Wednesday, March 23, 2016

Fabrizio Sotti announces June 10 release of "Forty" w/ Peter Slavov & Francisco Mela

World renowned guitarist and composer Fabrizio Sotti proudly announces the June 10 release of "Forty", his fourth album as a leader. A private stream of the album can be accessed here and promotional copies will be available in April 2016. The release of "Forty" will be celebrated on June 9 at the Highline Ballroom in New York City as part of the Blue Note Jazz Festival. The release of "Forty" also coincides with the release of the D'Angelico EX-SS Fabrizio Sotti Signature Model guitar.

Using the D'Angelico guitar as his brush, Sotti paints a dynamic sonic picture that presents him as not just an extraordinary and innovative improviser, but as the harbinger of a unique and distinctive sound that is completely his own. In the words of revered writer and critic Ted Panken, the title, "Forty", testifies to Sotti's assertion that the onset of his fifth decade signifies a sea change in both his personal life-path and aesthetic development. "Forty is more than arriving at one spot," Sotti says. "It's starting from the beginning to a new place. Artistically, as you get older, you understand how much you still have to discover, how much more deeply you can go into yourself to improve your playing and understand what you really want to say."

On "Forty" Sotti collaborated with two jazz visionaries in their own right: bassist Peter Slavov and drummer Francisco Mela. "Peter is a complete musician with a strong melodic sense and a thorough classical music background. He's able to be free while respecting the tradition. Francisco also brings a melodic approach and is completely a free thinker. He's a force of nature. When he swings, it swings hard; when he's not swinging, it's so creative, he fills up the music with something magical," says Sotti.

"Forty" lays its groundwork for the forthcoming 9 tracks with the autobiographical "Redemption", a 3/4 minor blues that Sotti says represents the "redemption between myself and people around me, to accept me for who I really am." Sotti unleashes the full measure of his jazz chops on "Dangerous Walk," a brisk, disjunctive, Monkish line "inspired by the walk of women, and particularly my wife," and "Is That What You Think" a B-flat blues with a melody Sotti describes as 'aggressive.' The mood changes on "Beginning Now," played a cappella by Sotti on nylon string guitar but then progresses into the iconic "How Insensitive," which Sotti's grandmother played for him before he was a child.
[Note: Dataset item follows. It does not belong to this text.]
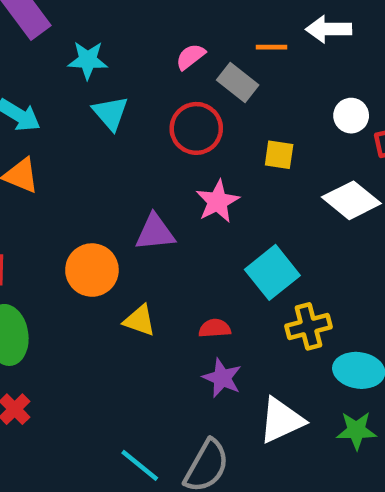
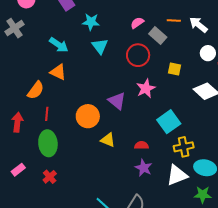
white arrow: (329, 29) -> (198, 25), moved, turned 36
purple triangle: (155, 232) -> (117, 101), turned 42
white triangle: (281, 420) -> (177, 175), moved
The trio returns for the calypso-flavored "Thalia," named for Sotti's year-old daughter, and written a few weeks before her birth. "The happy melody is how I felt when we were waiting for her and how she makes me feel now." Following is the expressive ballad "So Far, So Close," rendered as a Sotti-Slavov duo, which was written for his younger brother.

For Sotti, the title track represents "how I like to play right now--you can hear the joyful playfulness between these different rhythms, going from a modern funk rubato to a straight ahead swinging thing, playing what I like with nothing to prove." The final track, "The Bridge", along with its preceding introduction entirely represents Sotti's mature voice. It's a love song with a bluesy connotation named for the Ponte dei Sospiri (Bridge of Sighs) in Venice, where Sotti and his bride decided to get married.

With this new release, Sotti presents a departure for a new group that is only scratching the surface of possibilities. Says Sotti, "This album shows where I am as a guitarist, improviser and composer and of what's to come."

UPCOMING U.S. APPEARANCES:
Malibu Guitar Festival, Malibu, CA, April 28-May 1
Highline Ballroom, New York City, June 9
(more to be announced)

MORE ABOUT FABRIZIO SOTTI:
A New Yorker since 1991, when he emigrated from Padua, Italy, as an ambitious, jazz obsessed 16-year-old, Sotti drew on a broad palette of jazz-imparted musical knowledge when producing hit tracks with artists like Dead Prez,Ghostface Killah, Q-Tip, Tupac, and Whitney Houston while still in his twenties, as well as two collaborations Glamoured, from 2003, and Another Country, from 2012, with the great jazz diva,Cassandra Wilson . In parallel, he built a distinguished career as a highly-respected jazz stylist, documented on three accomplished recordings--This World Upside Down, from 1999, with jazz titans Randy Brecker, John Patitucci and Al Foster;Through My Eyes, from 2003, a solo guitar recital; and Inner Dance, from 2010, with organist Sam Barsh, drummer Victor Jones, and percussionist Mino Cinelu.